Extract provided
Anthony and Tracey spoke with me earlier about the misconceptions the public has about volunteers. They say it is much more complicated than just walking in and wanting to volunteer, and their credentials prove this. Both Anthony and Tracey have undergone certification to best equip them with the knowledge and skills needed to help people.
Today they will be fielding overflow emergency phone calls to the EOC, which are expected to pick up in the afternoon and later tonight. Residents of the county can be rest assured the men and women at the EOC are capable, qualified individuals.
Be sure to keep checking the blog for updates. The conference call will take place shortly.
10:15 a.m.: I got off the phone with Meridian City Public Works moments ago and a secretary told me that they will wait to start salting roads in the city until ice begins to accumulate and become visible.
Baxter of the National Weather Service said to expect roads to start icing over in the next one to two hours. Roads at an angle will ice over more quickly, particularly roads with an angle facing the north.
Exercise extreme caution while driving in the coming hours.
9:45 a.m.: I spoke with weather wizard John Baxter of the National Weather Service, and his forecast was certainly more frigid than anticipated.
According to Baxter, we've already seen the high temperature for the day and as rain continues to fall, temperatures will drop and moisture falling in the air and accumulated water on the ground will begin to freeze.
This means rain has already started turning to sleet, and snow could start falling around 2 p.m. or 3 p.m., sooner than expected. Baxter said when nightfall comes a hard freeze will most likely keep road conditions icy into the morning.
Regis Philbin and Kelly Ripa chatter jovially to an empty room next to me while city and county officials dutifully monitor radar progressions of precipitation over Lauderdale and neighboring counties on a series of four TVs.
A conference call on the weather will take place at 11 a.m. at the county EOC where I've moved. I'll be updating live as it occurs.
9:15 a.m.: LEMA officials just began spreading salt at the entrance of the EOC, which means conditions are prime for dangerously icy roads and sidewalks. I almost gained the dubious privilege of becoming the first injury trying to snap a photo outside.
Susan Wehr of American Red Cross and I spoke about what sort of disaster relief it can provide in ice storms and what to do if you find yourself. Wehr directs the Key Chapter, which includes Lauderdale, Clarke, Kemper, Neshoba, Scott, Leake and Newton Counties.
"If [the weather] tears down their power, they should call the Red Cross and we'll let them know when the shelter will be open," Wehr said.
Those who require emergency assistance because of the weather can call the EOC at 601-485-1826, where their call will be directed to the appropriate agency. Check back for more details throughout the day.
9 a.m.: Sleet has been reported. Patrol units reporting on Old 8th Street Road in Meridian sleet is falling. Motorists are urged to exercise caution when driving.
8:55 a.m.: According to the Lauderdale County Emergency Management Operations Center minutes ago officials in Neshoba County were reporting overpasses and some roadways were seeing freezing conditions. Officials with the LEMA said the temperatures in Neshoba County are at 32 degrees and falling. Officials report the freeze line has entered Lauderdale County and motorists are advised to pay strict attention to the road conditions
8:15 a.m.: According to some weather reports, rain will persist, changing to snow about 5 p.m. There's about a 60 percent chance of that change. At least for now, but things constantly change.
8 a.m.: I just sat down with David Sharp, director of the Lauderdale Emergency Management Agency, and asked him a few questions about what to expect from the weather this morning and later today.

Material provided
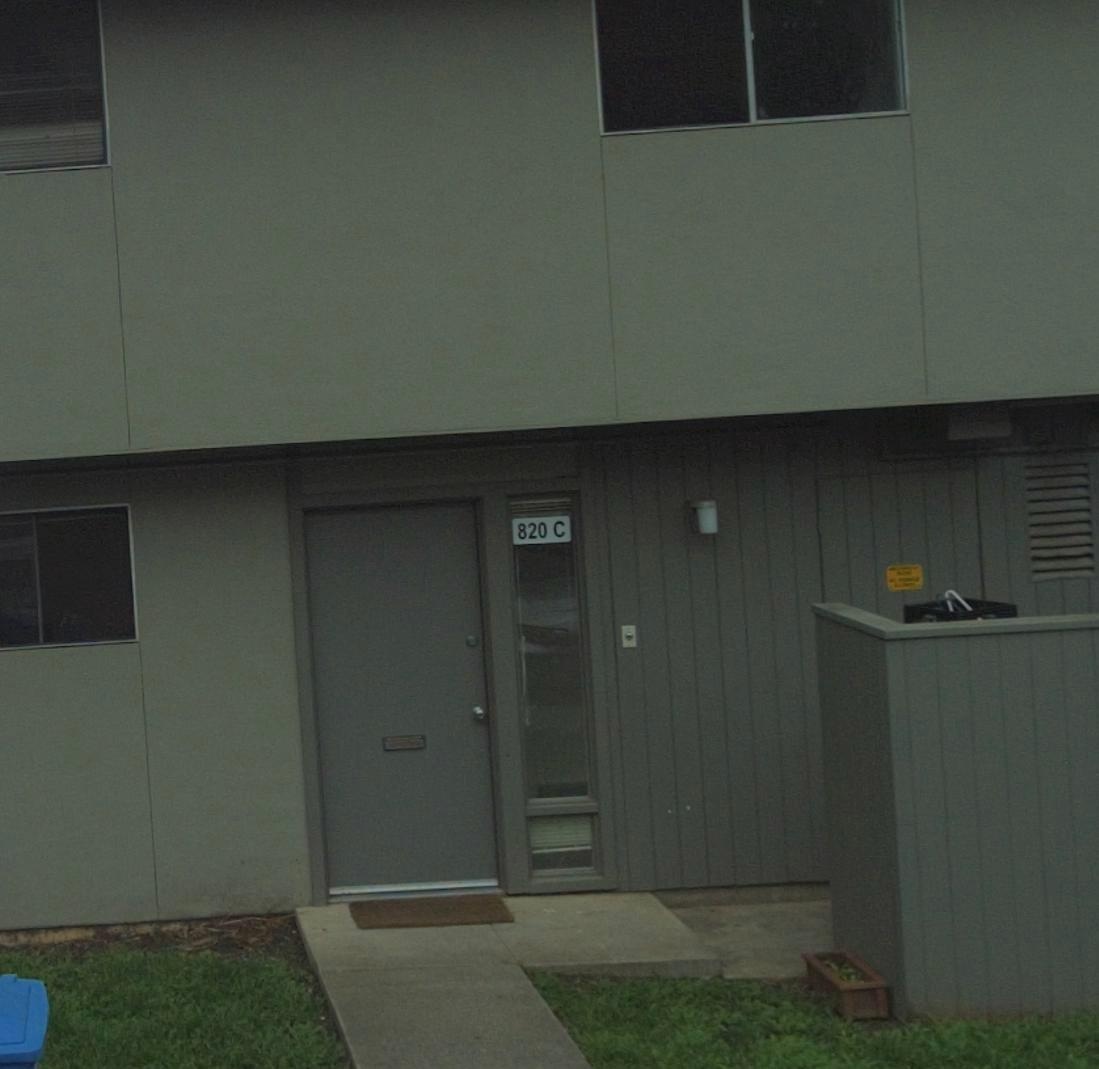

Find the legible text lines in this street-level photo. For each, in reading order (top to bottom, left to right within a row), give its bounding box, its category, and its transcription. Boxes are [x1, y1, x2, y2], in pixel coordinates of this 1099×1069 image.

[517, 519, 566, 541] StreetNumber: 820 C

Instructions
1 – Sum up the weather blog in two sentences.
2 – From the weather blog, reproduce word for word the part that opens with the words containing "This means rain" and closes with "as it occurs.".

Complete answers
1 – The writer posts timed updates from the county EOC, passing on National Weather Service forecasts that falling temperatures will turn rain to sleet and possibly snow, roads will ice over, and a hard freeze will likely keep them icy into the morning. Officials urge drivers to use extreme caution, and residents who need emergency help can call the EOC, while the Red Cross will tell people who lose power when the shelter will open.

2 –
This means rain has already started turning to sleet, and snow could start falling around 2 p.m. or 3 p.m., sooner than expected. Baxter said when nightfall comes a hard freeze will most likely keep road conditions icy into the morning.
Regis Philbin and Kelly Ripa chatter jovially to an empty room next to me while city and county officials dutifully monitor radar progressions of precipitation over Lauderdale and neighboring counties on a series of four TVs.
A conference call on the weather will take place at 11 a.m. at the county EOC where I've moved. I'll be updating live as it occurs.